Sejak itu, lanjut Tony, tiga perusahaan grup Equator memberikan kuasa kepada Maria untuk membebaskan lahan sekaligus mengurus sertifikatnya. Dalam perjalanannya, Maria dituding melakukan wanprestasi karena tidak mempertanggungjawabkan penggunaan dana dari Equator dalam pembebasan lahan.

“Hingga akhirnya pada tahun 1997 kami mencabut kuasa atas Maria, dan langsung kami sampaikan hal ini kepada BPN dan Bupati Lebak,” ujar Tony. Badai krisis tahun 1998, menyebabkan rencana Grup Equator mengembangkan properti di Lebak terhenti.

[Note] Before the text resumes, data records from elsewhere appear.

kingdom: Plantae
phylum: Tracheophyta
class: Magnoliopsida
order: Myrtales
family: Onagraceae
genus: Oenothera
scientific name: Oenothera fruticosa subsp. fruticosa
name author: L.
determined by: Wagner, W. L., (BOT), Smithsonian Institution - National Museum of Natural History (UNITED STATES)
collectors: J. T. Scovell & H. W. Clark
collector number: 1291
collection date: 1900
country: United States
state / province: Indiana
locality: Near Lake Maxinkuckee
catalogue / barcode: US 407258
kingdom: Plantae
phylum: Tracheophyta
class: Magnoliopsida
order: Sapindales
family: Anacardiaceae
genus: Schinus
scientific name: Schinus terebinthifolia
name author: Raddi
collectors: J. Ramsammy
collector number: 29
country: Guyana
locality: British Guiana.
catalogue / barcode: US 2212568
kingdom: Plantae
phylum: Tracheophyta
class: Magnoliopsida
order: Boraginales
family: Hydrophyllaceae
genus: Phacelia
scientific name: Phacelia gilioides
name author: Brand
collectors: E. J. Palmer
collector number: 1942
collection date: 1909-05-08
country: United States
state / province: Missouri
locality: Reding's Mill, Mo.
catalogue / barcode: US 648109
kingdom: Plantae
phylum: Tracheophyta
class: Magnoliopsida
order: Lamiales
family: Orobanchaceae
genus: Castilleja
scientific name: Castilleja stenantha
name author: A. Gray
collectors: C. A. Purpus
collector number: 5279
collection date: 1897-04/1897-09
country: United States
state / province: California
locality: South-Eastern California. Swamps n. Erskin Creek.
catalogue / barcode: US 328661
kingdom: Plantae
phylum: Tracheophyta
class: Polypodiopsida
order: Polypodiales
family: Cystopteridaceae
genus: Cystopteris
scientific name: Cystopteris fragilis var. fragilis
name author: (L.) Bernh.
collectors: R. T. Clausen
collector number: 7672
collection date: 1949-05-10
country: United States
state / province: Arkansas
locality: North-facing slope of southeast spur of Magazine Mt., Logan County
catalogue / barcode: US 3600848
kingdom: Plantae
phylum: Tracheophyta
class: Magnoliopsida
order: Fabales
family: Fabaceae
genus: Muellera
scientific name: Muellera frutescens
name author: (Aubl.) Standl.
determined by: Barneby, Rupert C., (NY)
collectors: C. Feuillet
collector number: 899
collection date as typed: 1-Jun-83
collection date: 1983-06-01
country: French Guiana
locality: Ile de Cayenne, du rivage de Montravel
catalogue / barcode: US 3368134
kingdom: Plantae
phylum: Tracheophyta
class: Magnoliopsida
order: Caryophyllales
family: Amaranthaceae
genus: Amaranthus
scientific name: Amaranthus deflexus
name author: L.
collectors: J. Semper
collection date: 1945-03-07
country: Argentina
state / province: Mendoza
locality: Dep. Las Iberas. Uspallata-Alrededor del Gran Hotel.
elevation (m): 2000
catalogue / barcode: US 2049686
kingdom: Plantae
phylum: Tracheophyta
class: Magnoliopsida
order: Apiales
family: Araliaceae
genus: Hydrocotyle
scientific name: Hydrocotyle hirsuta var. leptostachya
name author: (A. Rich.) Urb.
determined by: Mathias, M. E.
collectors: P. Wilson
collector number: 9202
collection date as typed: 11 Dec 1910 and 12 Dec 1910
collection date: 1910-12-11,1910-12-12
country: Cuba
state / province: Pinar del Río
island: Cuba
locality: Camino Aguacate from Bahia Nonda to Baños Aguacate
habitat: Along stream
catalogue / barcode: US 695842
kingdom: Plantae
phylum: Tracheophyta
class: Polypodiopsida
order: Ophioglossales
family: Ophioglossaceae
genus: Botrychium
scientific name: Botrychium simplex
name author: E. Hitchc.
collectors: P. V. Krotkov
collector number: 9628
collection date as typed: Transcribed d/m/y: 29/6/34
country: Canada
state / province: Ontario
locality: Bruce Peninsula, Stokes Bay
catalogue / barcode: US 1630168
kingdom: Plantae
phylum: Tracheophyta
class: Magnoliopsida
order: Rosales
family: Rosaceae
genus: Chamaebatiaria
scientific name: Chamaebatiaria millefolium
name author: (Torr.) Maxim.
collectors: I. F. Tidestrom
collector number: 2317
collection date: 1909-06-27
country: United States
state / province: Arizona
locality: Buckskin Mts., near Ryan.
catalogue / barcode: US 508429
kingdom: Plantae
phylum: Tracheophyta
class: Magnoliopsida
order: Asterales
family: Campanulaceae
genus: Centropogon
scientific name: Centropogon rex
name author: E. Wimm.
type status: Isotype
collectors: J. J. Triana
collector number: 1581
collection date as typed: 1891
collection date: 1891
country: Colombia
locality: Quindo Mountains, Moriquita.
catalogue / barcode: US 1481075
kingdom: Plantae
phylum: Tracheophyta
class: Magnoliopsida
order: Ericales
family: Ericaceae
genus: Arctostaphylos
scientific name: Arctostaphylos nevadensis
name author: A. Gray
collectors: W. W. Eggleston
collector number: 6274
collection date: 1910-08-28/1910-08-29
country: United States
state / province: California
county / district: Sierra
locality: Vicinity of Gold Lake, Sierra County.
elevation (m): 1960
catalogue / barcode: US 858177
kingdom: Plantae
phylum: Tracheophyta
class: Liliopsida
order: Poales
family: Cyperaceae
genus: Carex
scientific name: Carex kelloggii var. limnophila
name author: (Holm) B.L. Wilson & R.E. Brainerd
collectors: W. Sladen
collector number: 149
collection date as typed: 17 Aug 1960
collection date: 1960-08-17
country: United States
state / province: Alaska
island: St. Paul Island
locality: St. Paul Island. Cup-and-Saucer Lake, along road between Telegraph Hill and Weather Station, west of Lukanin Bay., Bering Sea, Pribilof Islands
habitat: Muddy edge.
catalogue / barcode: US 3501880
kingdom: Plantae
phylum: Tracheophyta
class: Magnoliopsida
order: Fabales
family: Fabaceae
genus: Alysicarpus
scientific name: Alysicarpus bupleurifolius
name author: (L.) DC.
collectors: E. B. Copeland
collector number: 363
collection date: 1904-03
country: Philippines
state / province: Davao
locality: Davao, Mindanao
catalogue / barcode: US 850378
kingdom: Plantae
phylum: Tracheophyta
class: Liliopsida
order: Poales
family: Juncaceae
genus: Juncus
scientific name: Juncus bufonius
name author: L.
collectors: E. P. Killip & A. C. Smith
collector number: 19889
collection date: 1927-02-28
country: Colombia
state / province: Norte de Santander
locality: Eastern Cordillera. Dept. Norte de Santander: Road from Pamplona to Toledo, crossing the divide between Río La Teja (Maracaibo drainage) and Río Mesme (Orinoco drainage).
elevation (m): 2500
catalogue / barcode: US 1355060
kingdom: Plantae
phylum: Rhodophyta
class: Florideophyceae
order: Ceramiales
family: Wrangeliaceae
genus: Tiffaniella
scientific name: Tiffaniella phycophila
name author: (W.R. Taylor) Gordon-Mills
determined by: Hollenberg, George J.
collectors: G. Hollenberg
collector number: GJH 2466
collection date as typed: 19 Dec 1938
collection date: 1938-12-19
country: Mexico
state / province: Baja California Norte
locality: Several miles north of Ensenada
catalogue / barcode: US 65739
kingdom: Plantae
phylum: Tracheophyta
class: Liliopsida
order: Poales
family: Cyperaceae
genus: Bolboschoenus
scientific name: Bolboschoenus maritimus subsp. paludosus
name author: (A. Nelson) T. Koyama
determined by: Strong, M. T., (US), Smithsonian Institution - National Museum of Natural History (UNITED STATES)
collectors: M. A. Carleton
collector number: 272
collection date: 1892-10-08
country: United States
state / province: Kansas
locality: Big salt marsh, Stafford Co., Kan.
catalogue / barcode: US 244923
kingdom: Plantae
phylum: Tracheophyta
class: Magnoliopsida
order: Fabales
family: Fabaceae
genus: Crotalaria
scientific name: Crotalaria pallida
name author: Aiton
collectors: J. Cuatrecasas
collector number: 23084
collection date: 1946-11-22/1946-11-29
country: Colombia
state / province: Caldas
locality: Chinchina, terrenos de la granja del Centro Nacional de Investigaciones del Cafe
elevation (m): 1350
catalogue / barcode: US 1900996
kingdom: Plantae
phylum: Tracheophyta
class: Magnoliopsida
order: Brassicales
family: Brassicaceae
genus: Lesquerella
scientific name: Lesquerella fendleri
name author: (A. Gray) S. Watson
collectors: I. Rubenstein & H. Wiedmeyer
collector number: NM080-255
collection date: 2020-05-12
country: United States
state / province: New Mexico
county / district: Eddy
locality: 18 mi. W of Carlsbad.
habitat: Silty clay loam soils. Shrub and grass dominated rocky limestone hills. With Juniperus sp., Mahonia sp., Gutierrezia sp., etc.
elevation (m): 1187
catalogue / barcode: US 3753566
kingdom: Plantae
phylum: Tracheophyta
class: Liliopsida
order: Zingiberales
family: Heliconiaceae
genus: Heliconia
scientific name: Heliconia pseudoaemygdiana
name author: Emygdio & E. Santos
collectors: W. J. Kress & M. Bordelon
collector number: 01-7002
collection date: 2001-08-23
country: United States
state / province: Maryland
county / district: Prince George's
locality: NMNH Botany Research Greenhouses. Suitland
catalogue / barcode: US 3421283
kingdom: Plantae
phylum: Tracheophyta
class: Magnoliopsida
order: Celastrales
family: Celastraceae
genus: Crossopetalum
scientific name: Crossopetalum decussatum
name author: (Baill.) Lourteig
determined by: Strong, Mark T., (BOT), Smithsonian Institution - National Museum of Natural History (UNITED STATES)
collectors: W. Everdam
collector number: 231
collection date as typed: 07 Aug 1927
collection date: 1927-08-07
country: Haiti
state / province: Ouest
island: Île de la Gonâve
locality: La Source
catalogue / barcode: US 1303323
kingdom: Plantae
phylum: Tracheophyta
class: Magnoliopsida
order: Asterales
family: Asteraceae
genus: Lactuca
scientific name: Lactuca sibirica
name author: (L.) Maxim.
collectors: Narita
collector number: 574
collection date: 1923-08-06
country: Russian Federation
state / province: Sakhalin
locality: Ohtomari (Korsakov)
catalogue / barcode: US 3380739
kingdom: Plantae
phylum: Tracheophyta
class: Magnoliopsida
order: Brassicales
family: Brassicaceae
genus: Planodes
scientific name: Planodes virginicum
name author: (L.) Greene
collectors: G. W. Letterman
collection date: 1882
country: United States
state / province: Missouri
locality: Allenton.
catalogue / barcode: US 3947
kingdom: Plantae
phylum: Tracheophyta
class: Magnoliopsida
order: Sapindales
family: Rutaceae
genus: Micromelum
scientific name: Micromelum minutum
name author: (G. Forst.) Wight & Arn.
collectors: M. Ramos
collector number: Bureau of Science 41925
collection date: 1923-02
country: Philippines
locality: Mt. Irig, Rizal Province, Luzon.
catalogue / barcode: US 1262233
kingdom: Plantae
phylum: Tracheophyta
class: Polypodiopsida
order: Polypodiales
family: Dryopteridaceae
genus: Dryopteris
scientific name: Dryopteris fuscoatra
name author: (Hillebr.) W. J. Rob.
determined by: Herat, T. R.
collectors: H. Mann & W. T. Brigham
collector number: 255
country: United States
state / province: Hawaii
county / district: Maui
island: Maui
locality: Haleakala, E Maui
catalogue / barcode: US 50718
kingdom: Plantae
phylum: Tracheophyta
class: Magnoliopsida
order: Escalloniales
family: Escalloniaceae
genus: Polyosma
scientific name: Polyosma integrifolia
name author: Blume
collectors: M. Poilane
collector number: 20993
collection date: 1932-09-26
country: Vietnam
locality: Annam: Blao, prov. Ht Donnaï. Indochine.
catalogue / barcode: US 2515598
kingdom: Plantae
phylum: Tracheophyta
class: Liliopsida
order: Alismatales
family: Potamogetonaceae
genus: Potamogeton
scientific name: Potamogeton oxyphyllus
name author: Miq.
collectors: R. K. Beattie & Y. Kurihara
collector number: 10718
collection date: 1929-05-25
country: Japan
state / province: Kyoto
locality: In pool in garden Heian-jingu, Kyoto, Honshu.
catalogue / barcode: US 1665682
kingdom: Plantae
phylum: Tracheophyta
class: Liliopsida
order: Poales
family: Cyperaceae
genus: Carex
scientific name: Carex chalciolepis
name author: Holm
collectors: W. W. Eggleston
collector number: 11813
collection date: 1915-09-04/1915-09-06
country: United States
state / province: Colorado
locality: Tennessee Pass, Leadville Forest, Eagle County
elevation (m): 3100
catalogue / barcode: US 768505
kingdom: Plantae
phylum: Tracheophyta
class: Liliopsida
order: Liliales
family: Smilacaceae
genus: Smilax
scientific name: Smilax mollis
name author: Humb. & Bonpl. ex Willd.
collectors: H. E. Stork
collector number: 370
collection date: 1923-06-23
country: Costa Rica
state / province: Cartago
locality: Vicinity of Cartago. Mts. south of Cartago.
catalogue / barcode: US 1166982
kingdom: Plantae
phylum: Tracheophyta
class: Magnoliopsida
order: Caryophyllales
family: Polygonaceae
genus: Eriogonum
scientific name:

Hingga kemudian, lanjut Tony, grup Equator mengetahui lahan yang dimilikinya tiba-tiba berpindah tangan kepada  Hanson pasca melantai di bursa saham. Tony bilang, ternyata pada tahun 1999, Maria disebut-sebut telah mengambil semua berkas tanah yang telah dibebaskannya dari BPN Lebak. Mengetahui hal itu, Equator pun melaporkan Maria ke pihak kepolisian Surabaya.

Namun uraian pihak Equator dibantah Bob. Dia menyatakan, Maria tidak pernah diminta oleh Equator untuk membebaskan lahan. “Dia hanya diminta mengurus izin lokasi. Dan, itu harus diurus setiap dua tahun sekali,” timpal Bob.

Namun izin lokasi itu, menurut Bob, tidak pernah diperpanjang lagi oleh Equator sejak 1997. “Baru saat Harvest hendak IPO, mereka lantas menggugat. Ke mana mereka selama ini?” ujar Bob.

Kebetulan, Maria pernah bekerja di bisnis milik kerabat Benny. “Mungkin karena itu kemudian Maria menawarkan jasa kepada Pak Benny,” imbuh Bob. Oleh sebab itu, Bob menilai Equator sama sekali tidak memiliki alas hak atas tanah-tanah yang kini dimiliki Harvest.